Announced on Aug 4, 2017
Radiation therapy is an invaluable tool for treating cancer that can help save lives, particularly in childhood cancers. Unfortunately, the treatment itself can cause genetic damage and lead to new tumours that appear decades later.
A team led by PM Cancer Centre Scientist Dr. Gelareh Zadeh and Senior Scientist Dr. Kenneth Aldape studied radiation-induced meningiomas (RIMs)—a type of brain tumour that occurs 10-15 years after radiation therapy for childhood cancer. They looked at the patterns of genetic abnormalities in these tumours and compared them to meningiomas that occur in the general population without prior radiation, called sporadic meningiomas.

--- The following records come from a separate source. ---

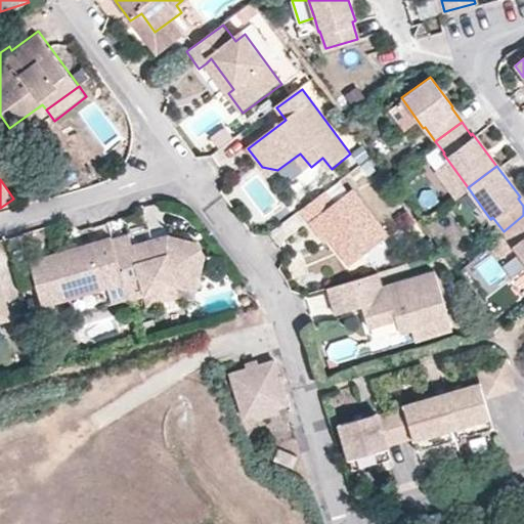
[(325,190),(300,210),(311,225),(315,223),(349,267),(383,242),(351,201),(340,209),(325,190)]
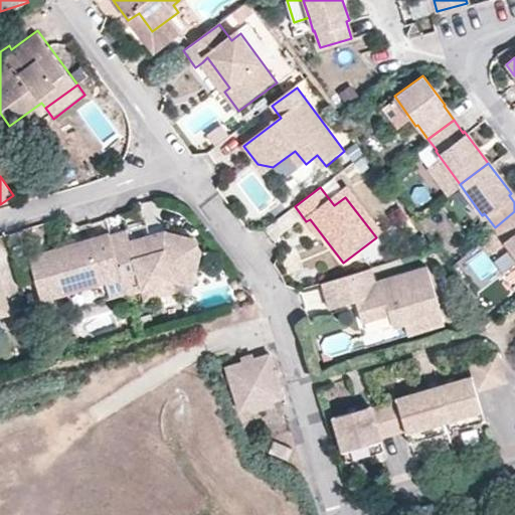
[(514,211),(495,227),(503,237),(501,239),(514,258),(514,211)]
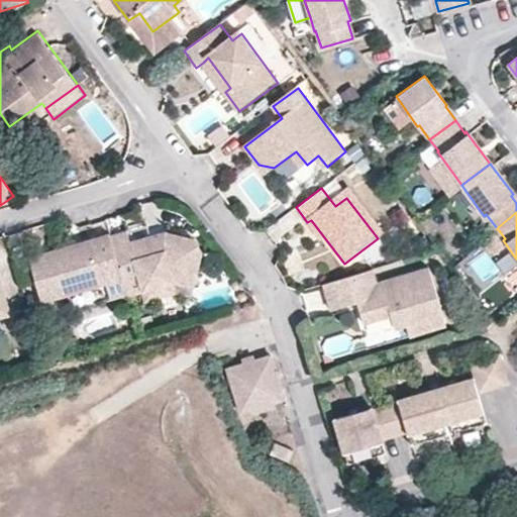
[(140,278),(143,290),(177,282),(194,286),(202,249),(195,238),(167,231),(165,237),(152,240),(151,235),(131,239),(128,229),(111,233),(124,283),(140,278)]
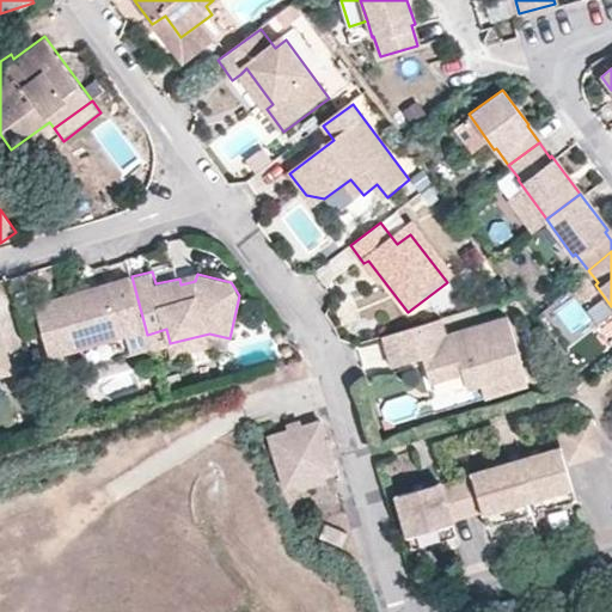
[(130,275),(36,301),(50,355),(124,335),(129,353),(151,347),(147,335),(132,276),(130,275)]
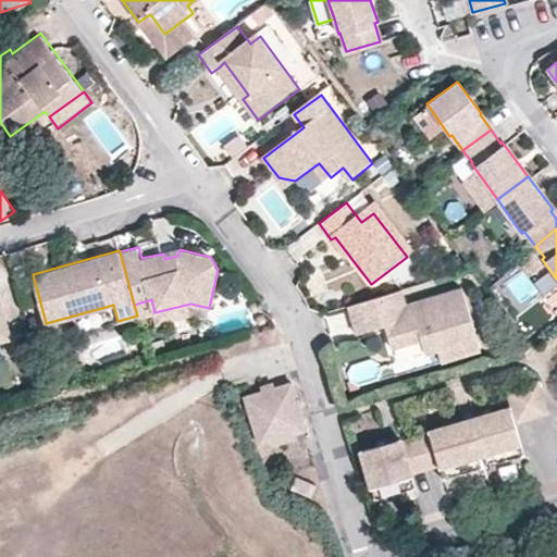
[(405,291),(353,305),(361,332),(390,324),(396,348),(423,339),(428,351),(440,349),(443,360),(481,349),(465,291),(409,306),(405,291)]
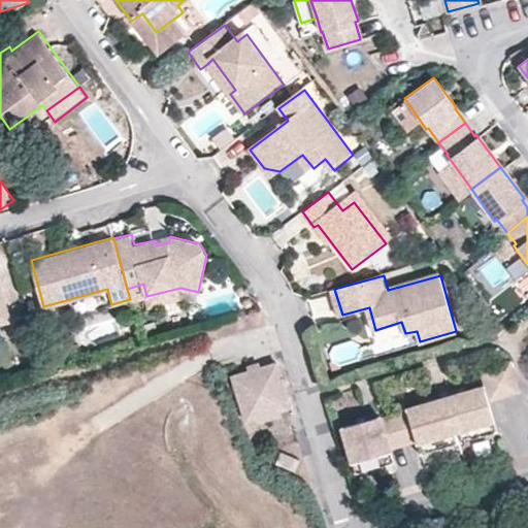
[(0,323),(9,321),(0,288),(0,323)]
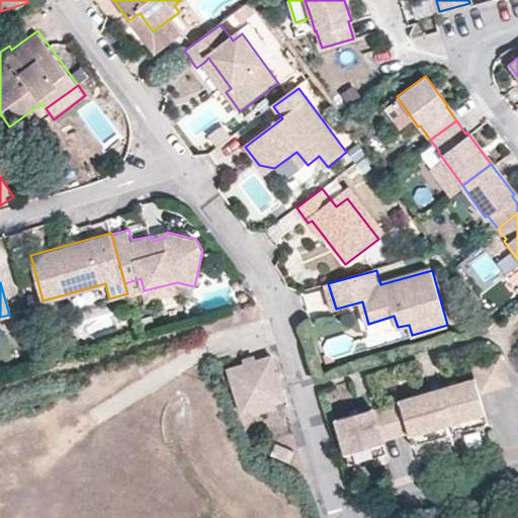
[(436,389),(450,433),(488,422),(480,393),(512,383),(503,352),(470,361),(475,377),(436,389)]
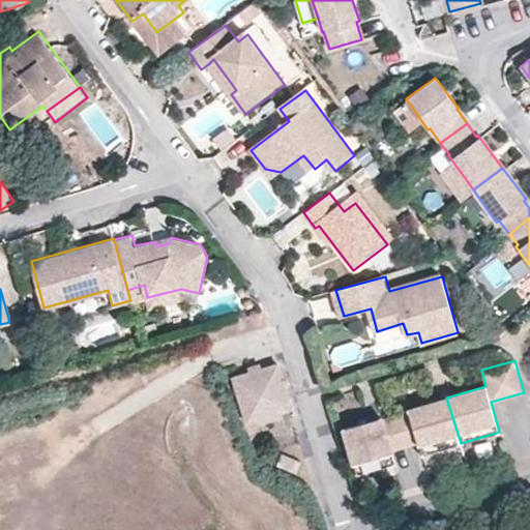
[(277,364),(233,377),(245,421),(290,408),(277,364)]
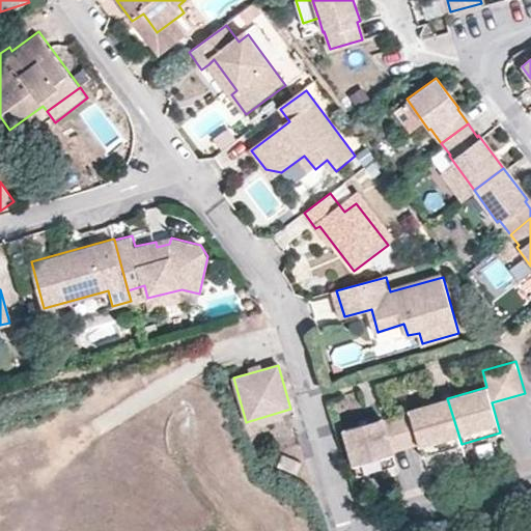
[(397,416),(406,446),(419,443),(423,455),(460,444),(447,398),(411,409),(412,412),(397,416)]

They found that RIMs had a distinct genetic profile versus sporadic meningiomas. Nearly all RIMs had losses of chromosomes 1p and 22q, and twelve of the thirty-one tumours studied had particular kinds of mutations in NF2, a gene that helps control cell growth in the brain. None of the naturally occurring tumours had similar NF2 mutations. Furthermore, RIMs lacked mutations that are commonly found in meningiomas.
The findings have implications for survivors of childhood cancer and others who previously received radiation therapy. By providing insight into the type of meningiomas that develop decades after radiation therapy, researchers will be better equipped to identify therapeutic approaches to help these patients.
This work was supported by the MacFeeters-Hamilton Neuro-Oncology Research Program led by Dr. Kenneth Aldape, the Canadian Institutes of Health Research, Adam Coules research grant, the Wilkins Family Chair in Brain Tumor Research and The Princess Margaret Cancer Foundation.
Agnihotri S, Suppiah S, Tonge PD, Jalali S, Danesh A, Bruce JP, Mamatjan Y, Klironomos G, Gonen L, Au K, Mansouri S, Karimi S, Sahm F, von Deimling A, Taylor MD, Laperriere NJ, Pugh TJ, Aldape KD, Zadeh G. Therapeutic radiation for childhood cancer drives structural aberrations of NF2 in meningiomas. Nat Comms. 2017 Aug 4.